**Task goal:**
Pictures aside, write every record out again word for word.

━━━ Supplied data ━━━

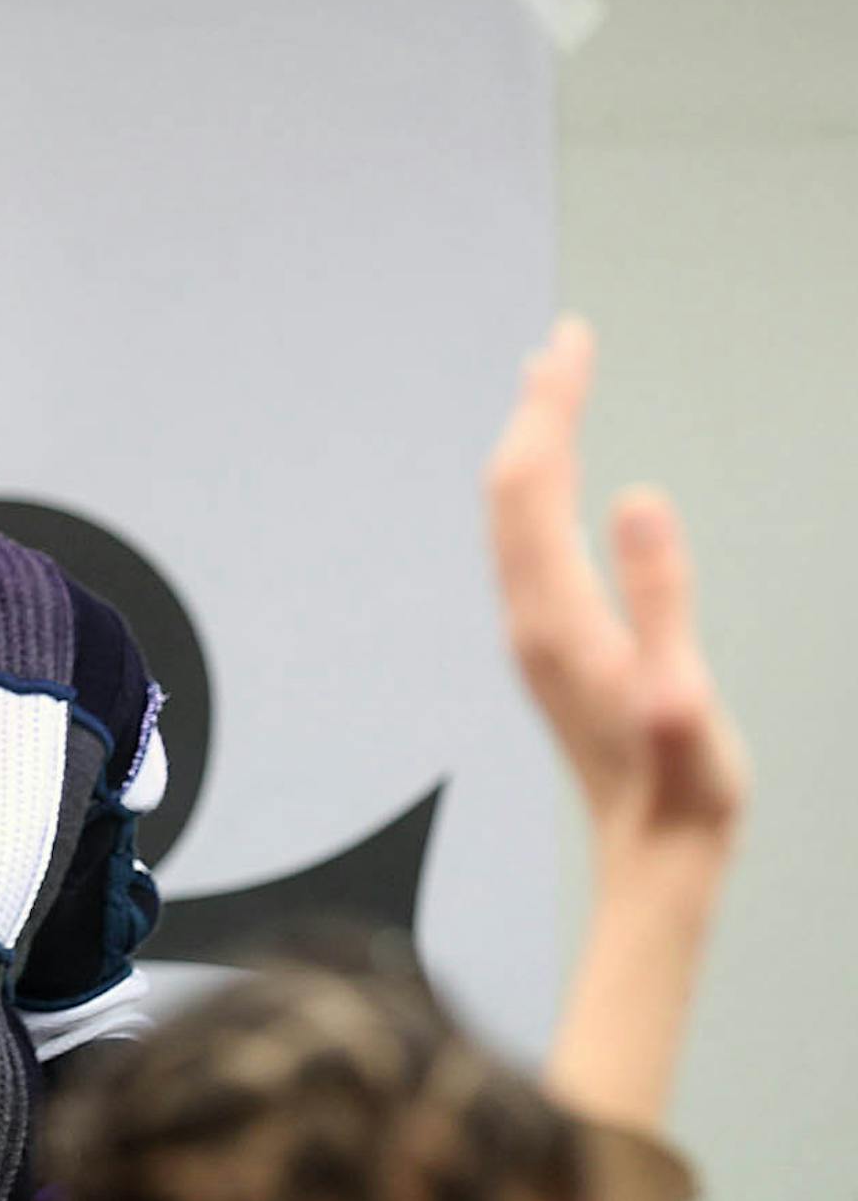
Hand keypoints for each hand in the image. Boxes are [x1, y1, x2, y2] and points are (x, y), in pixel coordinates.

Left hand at [484, 317, 748, 868]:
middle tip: (566, 340)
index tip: (572, 342)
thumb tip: (639, 505)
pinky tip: (555, 479)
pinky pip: (528, 540)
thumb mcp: (687, 700)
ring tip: (555, 384)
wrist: (651, 861)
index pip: (535, 482)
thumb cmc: (680, 791)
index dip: (552, 406)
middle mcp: (528, 614)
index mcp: (556, 614)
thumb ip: (662, 603)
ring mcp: (534, 628)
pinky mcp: (550, 642)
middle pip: (513, 486)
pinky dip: (539, 486)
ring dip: (533, 441)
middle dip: (538, 407)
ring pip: (513, 512)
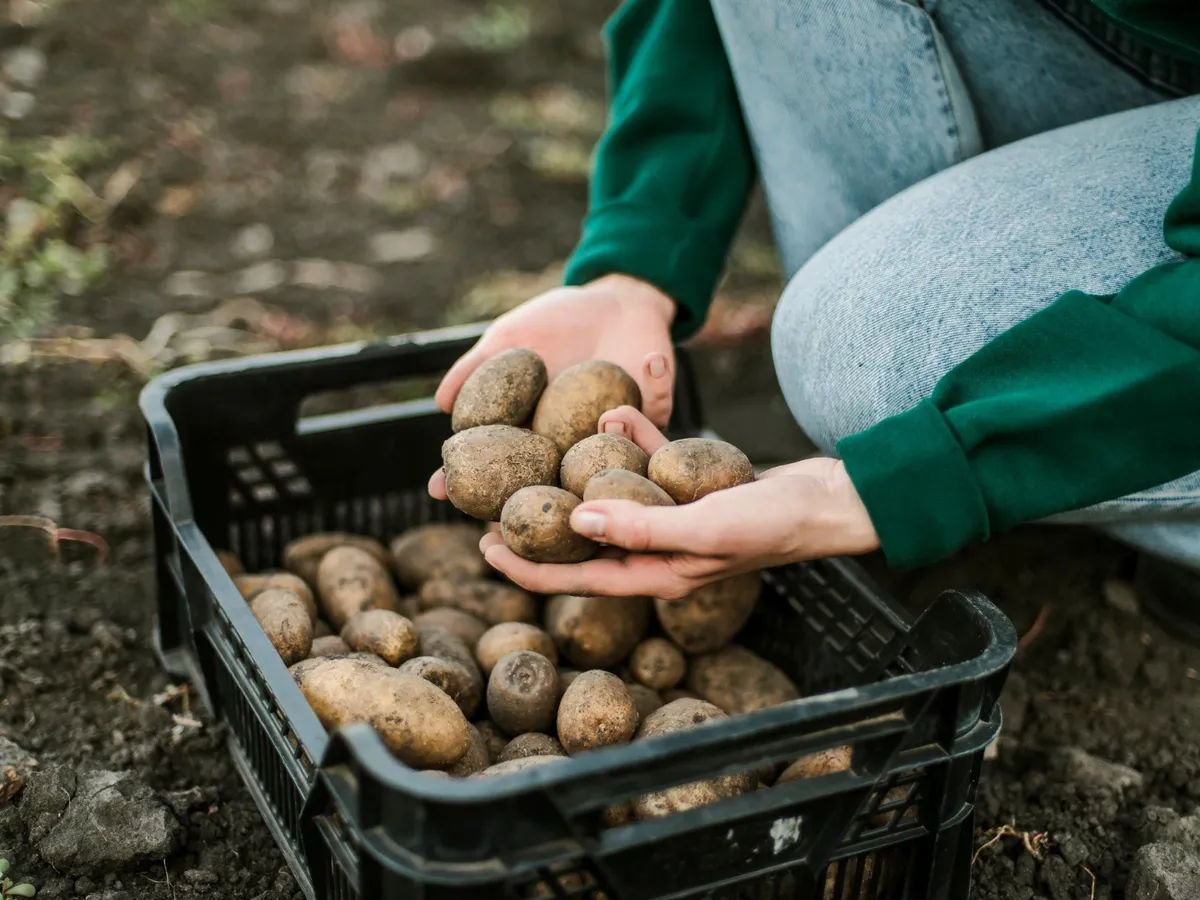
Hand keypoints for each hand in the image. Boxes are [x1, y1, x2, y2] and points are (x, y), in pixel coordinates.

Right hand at [429, 274, 677, 500]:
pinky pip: (654, 414)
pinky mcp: (653, 417)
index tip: (438, 489)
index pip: (500, 463)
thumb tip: (440, 402)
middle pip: (547, 480)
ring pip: (605, 461)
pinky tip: (644, 368)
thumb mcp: (512, 337)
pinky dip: (650, 389)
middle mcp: (574, 444)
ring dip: (598, 452)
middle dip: (528, 495)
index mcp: (540, 432)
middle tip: (507, 508)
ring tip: (594, 434)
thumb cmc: (559, 321)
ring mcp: (614, 437)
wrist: (618, 298)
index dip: (470, 478)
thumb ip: (478, 367)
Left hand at [478, 407, 880, 597]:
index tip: (483, 546)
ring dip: (586, 469)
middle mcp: (659, 551)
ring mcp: (676, 519)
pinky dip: (633, 441)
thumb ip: (640, 527)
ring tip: (554, 440)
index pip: (576, 578)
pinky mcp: (693, 489)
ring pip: (614, 496)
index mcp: (656, 574)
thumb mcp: (703, 528)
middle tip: (495, 500)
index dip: (526, 568)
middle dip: (540, 521)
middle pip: (583, 540)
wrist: (830, 500)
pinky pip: (649, 466)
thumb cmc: (773, 525)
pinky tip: (618, 413)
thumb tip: (575, 521)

━━━

**Response:**
Hand keypoints for each hand in the image. Boxes are [x1, y1, x2, y2] and points are (x, y), in pixel coordinates.

Left hand at [484, 317, 748, 868]:
middle tip: (566, 340)
index tip: (572, 342)
thumb tip: (639, 505)
pinky tip: (555, 479)
pinky pip: (528, 540)
thumb mcp: (687, 700)
ring tip: (555, 384)
wrist: (651, 861)
index pip: (535, 482)
thumb cmc: (680, 791)
index dip: (552, 406)
middle mcp: (528, 614)
index mcp: (556, 614)
thumb ip: (662, 603)
ring mcp: (534, 628)
pinky mcp: (550, 642)
middle pip: (513, 486)
pinky dip: (539, 486)
ring dip: (533, 441)
middle dip: (538, 407)
ring pip: (513, 512)
Hand keypoints for each hand in the image. Boxes are [x1, y1, x2, y2] and points are (x, y), in pixel coordinates.

Right hand at [429, 274, 677, 500]:
pinky pip: (654, 414)
pinky mcp: (653, 417)
index tip: (438, 489)
index pip: (500, 463)
thumb tip: (440, 402)
middle pip: (547, 480)
ring pip: (605, 461)
pinky tip: (644, 368)
thumb mcp: (512, 337)
pinky dip: (650, 389)
middle mcp: (574, 444)
ring dip: (598, 452)
middle dip: (528, 495)
index mcp: (540, 432)
middle tip: (507, 508)
ring tip: (594, 434)
thumb cmc: (559, 321)
ring mcp: (614, 437)
wrist: (618, 298)
index dip: (470, 478)
thumb ip: (478, 367)
Left hand at [478, 407, 880, 597]:
index tip: (483, 546)
ring dip: (586, 469)
middle mcp: (659, 551)
ring mcp: (676, 519)
pinky dip: (633, 441)
thumb ip: (640, 527)
ring tip: (554, 440)
index pip: (576, 578)
pinky mcp: (693, 489)
ring pip: (614, 496)
index mcp: (656, 574)
thumb mcp: (703, 528)
middle tip: (495, 500)
index dip: (526, 568)
middle dip: (540, 521)
middle pip: (583, 540)
wrist: (830, 500)
pinky pip: (649, 466)
thumb cmc: (773, 525)
pinky tip: (618, 413)
thumb tip: (575, 521)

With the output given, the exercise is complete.